190+ tests covering cryptographic correctness, end-to-end ceremony flows, attack simulations, chaos injection, and compliance validation.

## Intellectual Property

This system contains original cryptographic architecture, protocol designs, and security innovations created by [Divya Mohan](https://dmj.one). Key original contributions include:

- **Threshold-wrapped post-quantum SSO** — FROST 3-of-5 + ML-DSA-87 combined signing (no known prior implementation in SSO)

- **Server-blind threshold authentication** — OPAQUE 2-of-3 Shamir with post-quantum ceremony receipts

- **30-second forward-secret ratcheting** — HKDF-SHA512 epoch-based key erasure with memory-locked canary protection

- **Honey encryption with duress detection** — 5 plausible-distribution decoy outputs + silent lockdown PIN

- **7-node BFT audit with ML-DSA-87 signatures** — Byzantine fault tolerant tamper-evident logging

- **Moving Target Defense integration** — auto-mutating keys, ports, and certificates across 21 isolated VMs

These designs represent trade secrets and proprietary innovations.

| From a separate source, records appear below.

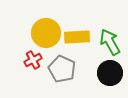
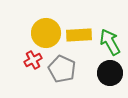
yellow rectangle: moved 2 px right, 2 px up
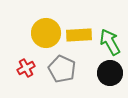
red cross: moved 7 px left, 8 px down
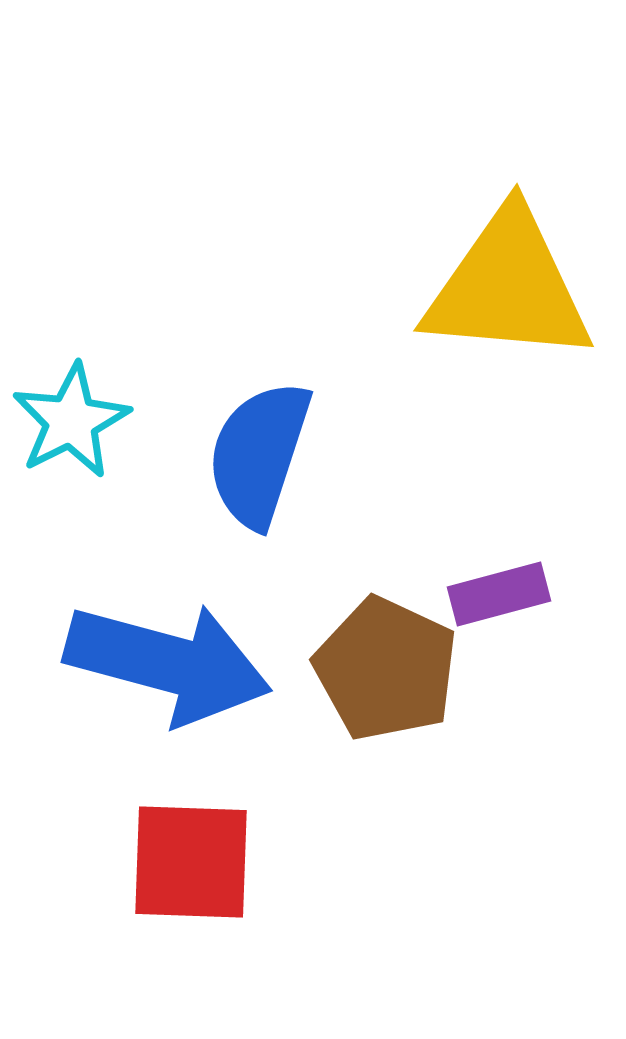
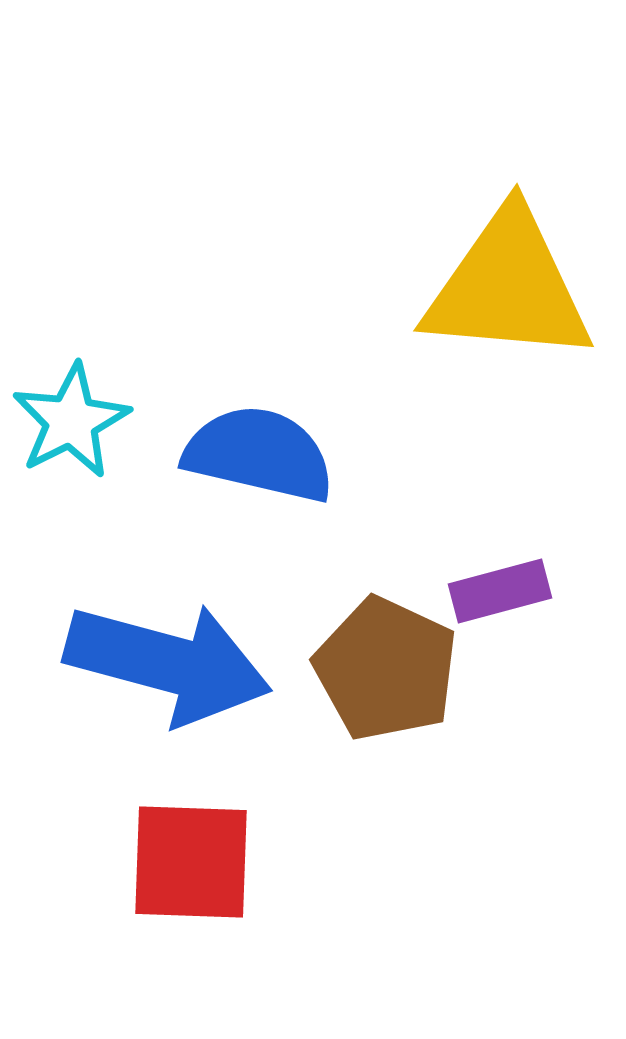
blue semicircle: rotated 85 degrees clockwise
purple rectangle: moved 1 px right, 3 px up
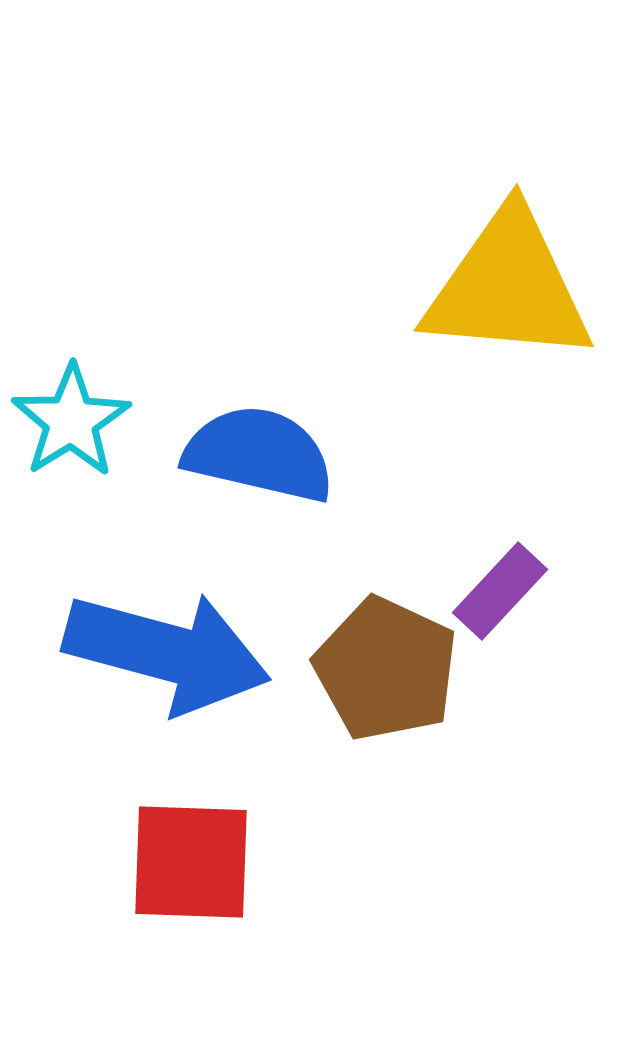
cyan star: rotated 5 degrees counterclockwise
purple rectangle: rotated 32 degrees counterclockwise
blue arrow: moved 1 px left, 11 px up
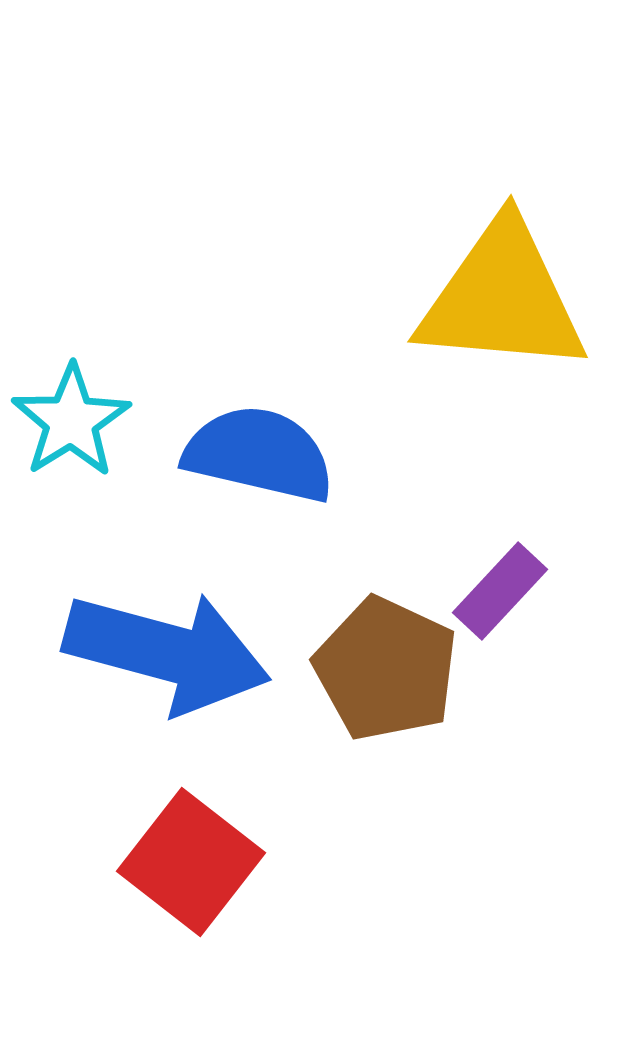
yellow triangle: moved 6 px left, 11 px down
red square: rotated 36 degrees clockwise
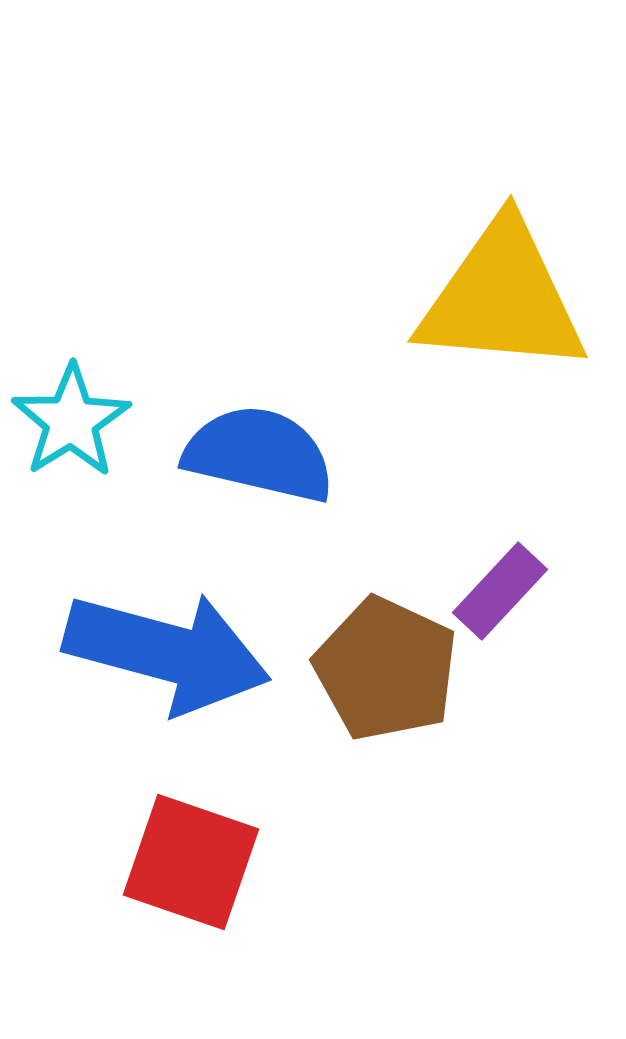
red square: rotated 19 degrees counterclockwise
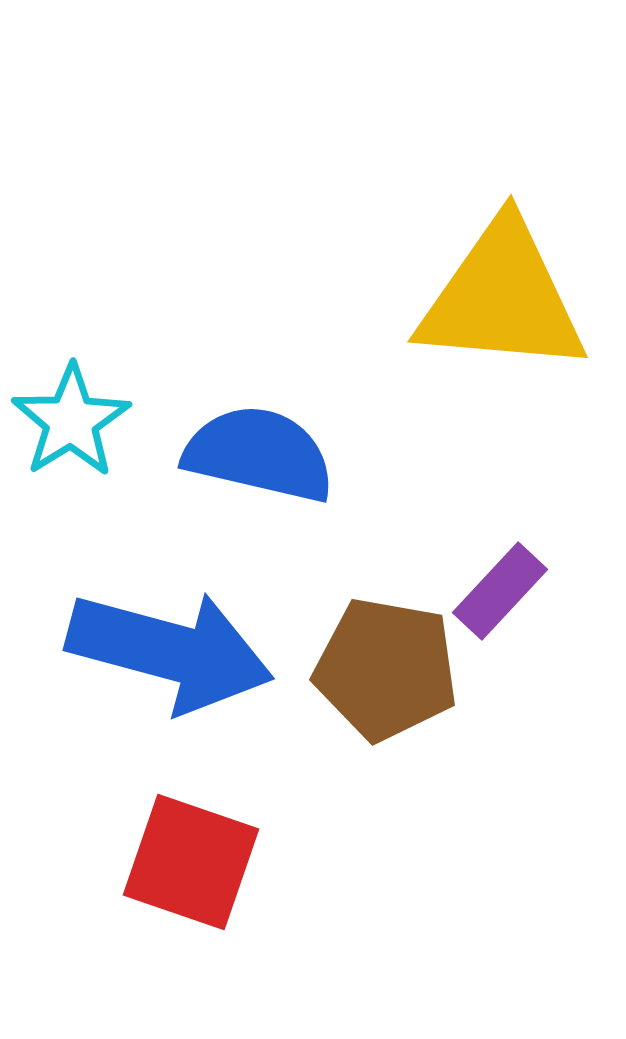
blue arrow: moved 3 px right, 1 px up
brown pentagon: rotated 15 degrees counterclockwise
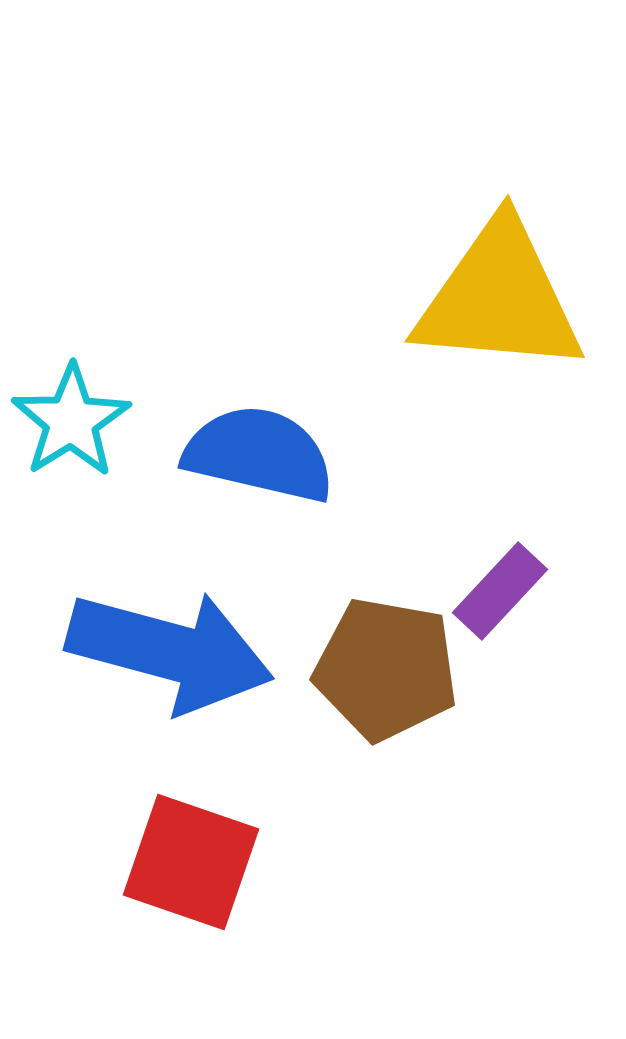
yellow triangle: moved 3 px left
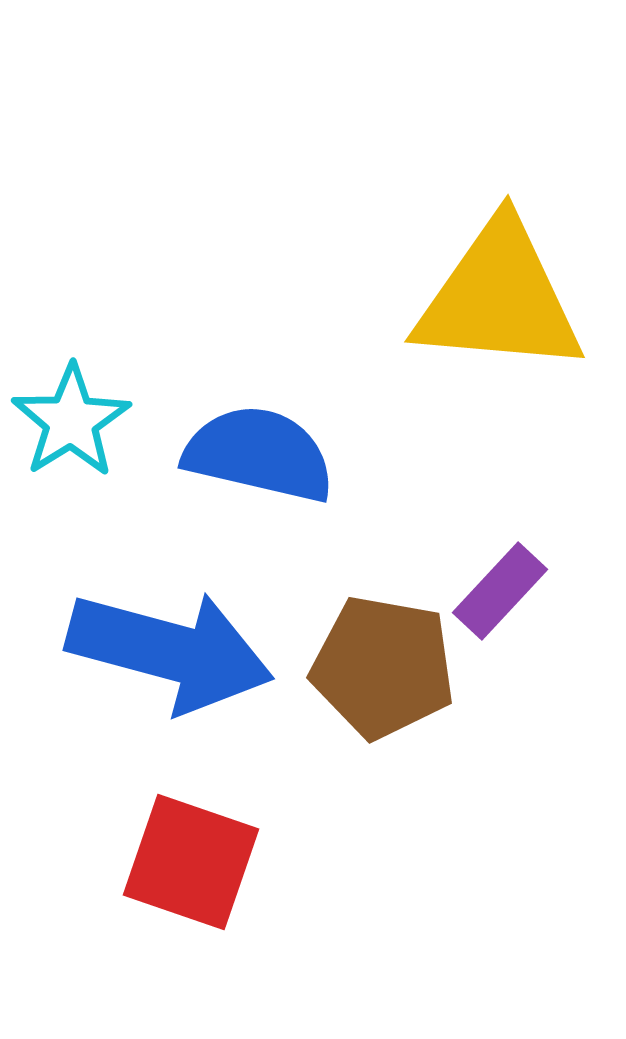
brown pentagon: moved 3 px left, 2 px up
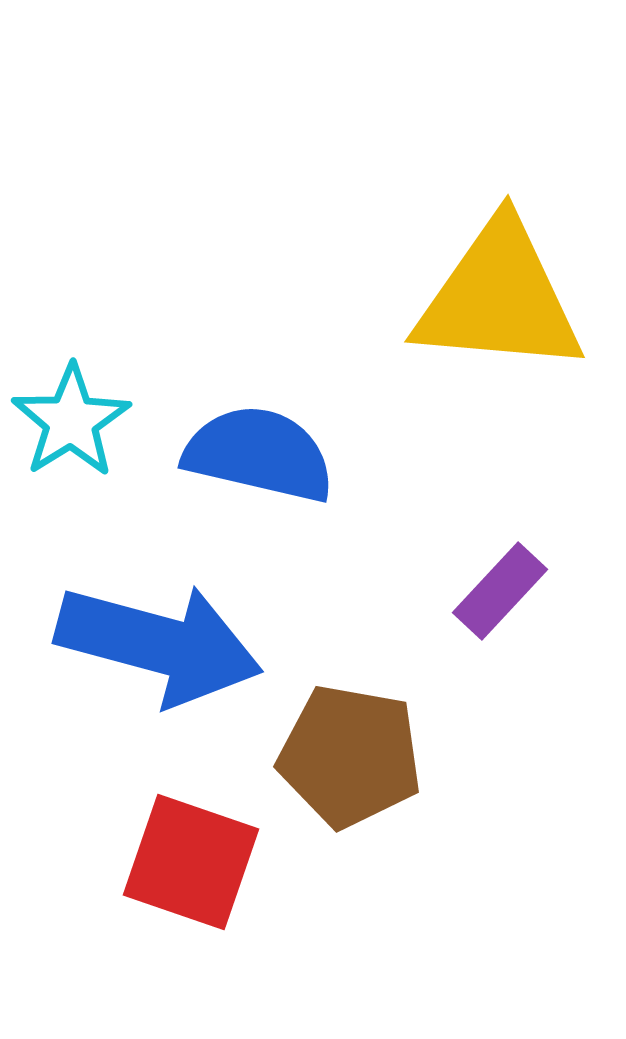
blue arrow: moved 11 px left, 7 px up
brown pentagon: moved 33 px left, 89 px down
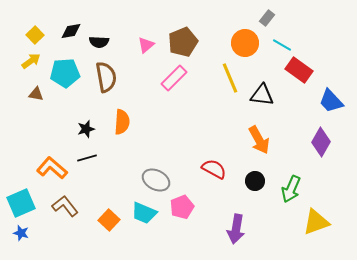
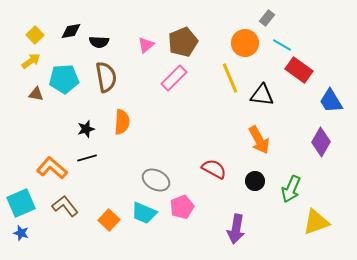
cyan pentagon: moved 1 px left, 6 px down
blue trapezoid: rotated 12 degrees clockwise
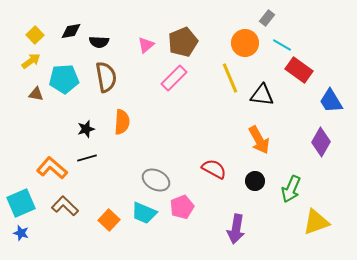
brown L-shape: rotated 8 degrees counterclockwise
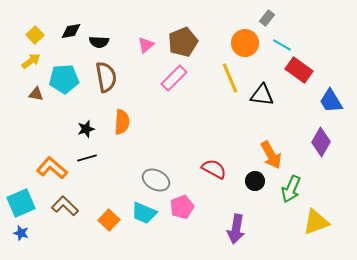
orange arrow: moved 12 px right, 15 px down
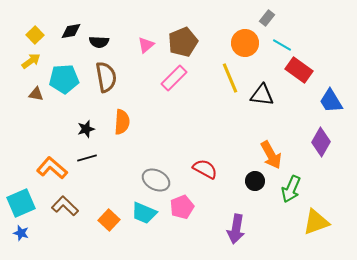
red semicircle: moved 9 px left
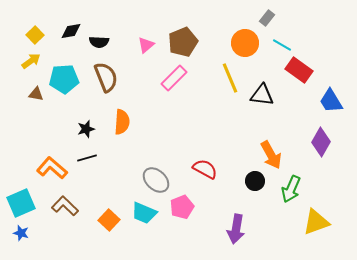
brown semicircle: rotated 12 degrees counterclockwise
gray ellipse: rotated 16 degrees clockwise
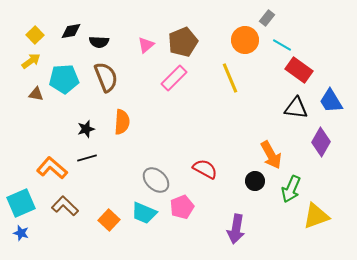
orange circle: moved 3 px up
black triangle: moved 34 px right, 13 px down
yellow triangle: moved 6 px up
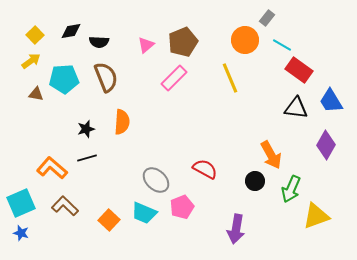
purple diamond: moved 5 px right, 3 px down
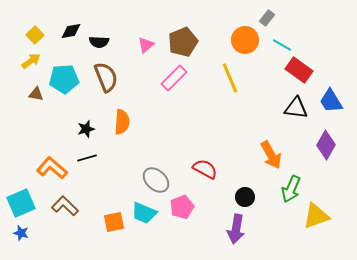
black circle: moved 10 px left, 16 px down
orange square: moved 5 px right, 2 px down; rotated 35 degrees clockwise
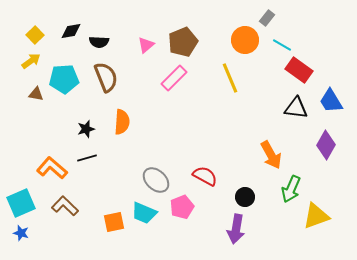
red semicircle: moved 7 px down
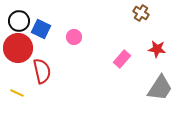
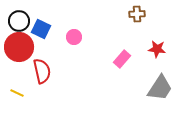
brown cross: moved 4 px left, 1 px down; rotated 35 degrees counterclockwise
red circle: moved 1 px right, 1 px up
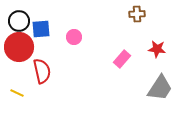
blue square: rotated 30 degrees counterclockwise
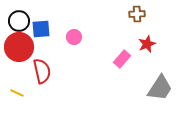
red star: moved 10 px left, 5 px up; rotated 30 degrees counterclockwise
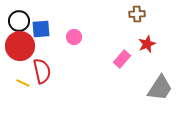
red circle: moved 1 px right, 1 px up
yellow line: moved 6 px right, 10 px up
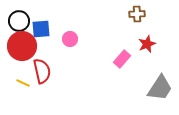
pink circle: moved 4 px left, 2 px down
red circle: moved 2 px right
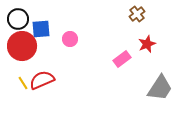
brown cross: rotated 35 degrees counterclockwise
black circle: moved 1 px left, 2 px up
pink rectangle: rotated 12 degrees clockwise
red semicircle: moved 9 px down; rotated 100 degrees counterclockwise
yellow line: rotated 32 degrees clockwise
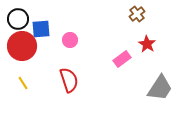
pink circle: moved 1 px down
red star: rotated 18 degrees counterclockwise
red semicircle: moved 27 px right; rotated 95 degrees clockwise
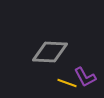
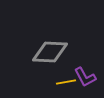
yellow line: moved 1 px left, 1 px up; rotated 30 degrees counterclockwise
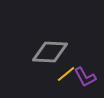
yellow line: moved 8 px up; rotated 30 degrees counterclockwise
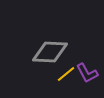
purple L-shape: moved 2 px right, 4 px up
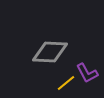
yellow line: moved 9 px down
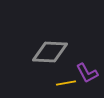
yellow line: rotated 30 degrees clockwise
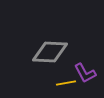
purple L-shape: moved 2 px left
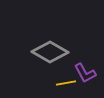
gray diamond: rotated 27 degrees clockwise
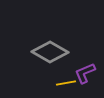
purple L-shape: rotated 95 degrees clockwise
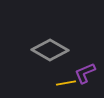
gray diamond: moved 2 px up
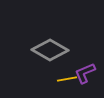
yellow line: moved 1 px right, 4 px up
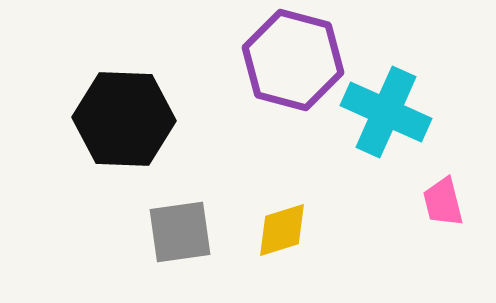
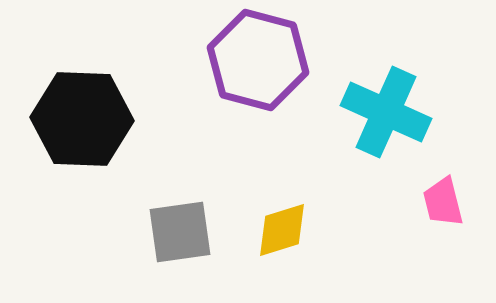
purple hexagon: moved 35 px left
black hexagon: moved 42 px left
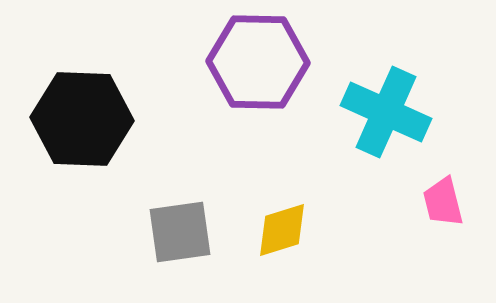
purple hexagon: moved 2 px down; rotated 14 degrees counterclockwise
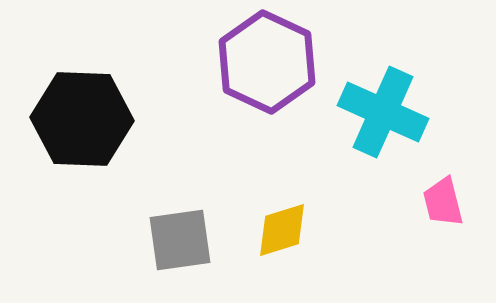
purple hexagon: moved 9 px right; rotated 24 degrees clockwise
cyan cross: moved 3 px left
gray square: moved 8 px down
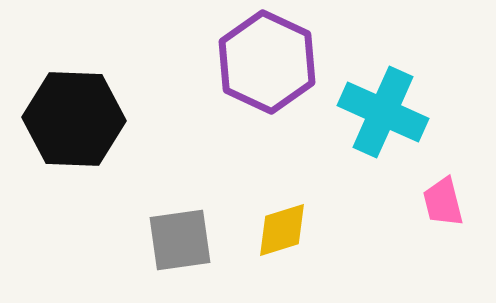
black hexagon: moved 8 px left
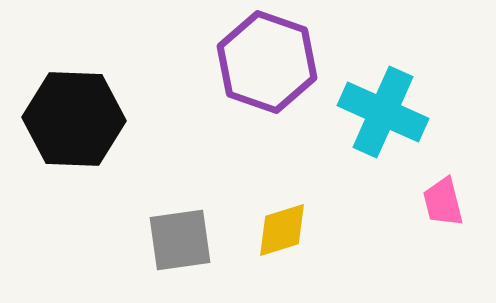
purple hexagon: rotated 6 degrees counterclockwise
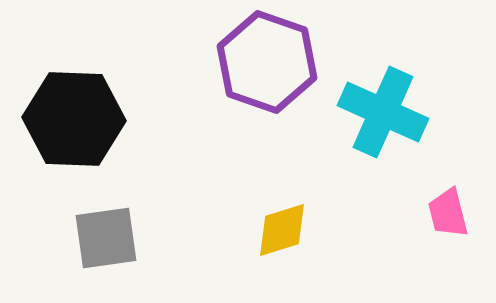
pink trapezoid: moved 5 px right, 11 px down
gray square: moved 74 px left, 2 px up
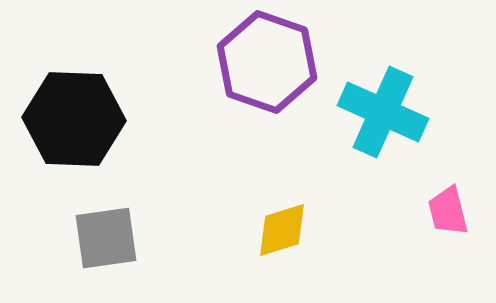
pink trapezoid: moved 2 px up
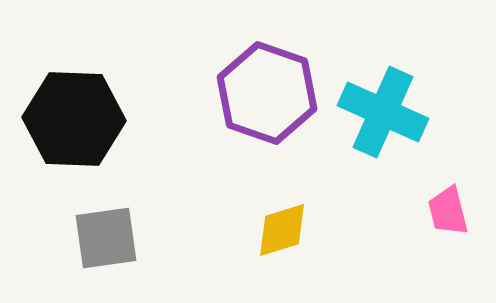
purple hexagon: moved 31 px down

The specific combination, architecture, and implementation are original work.

## License

Apache License 2.0 — see [LICENSE](LICENSE) and [NOTICE](NOTICE).

This license includes a **patent retaliation clause** (Section 3): if you use this software and then file a patent lawsuit claiming it infringes your patents, your license to use this software is automatically terminated.

Created by [Divya Mohan](https://dmj.one). AI architecture partner: Claude (Anthropic).

## Disclaimer

This software is provided for evaluation and research purposes. The cryptographic implementations use pre-release libraries (ml-dsa 0.1.0-rc.7, ml-kem 0.2) and have not undergone FIPS 140-3 CMVP validation. Do not deploy in production without independent security audit and certification.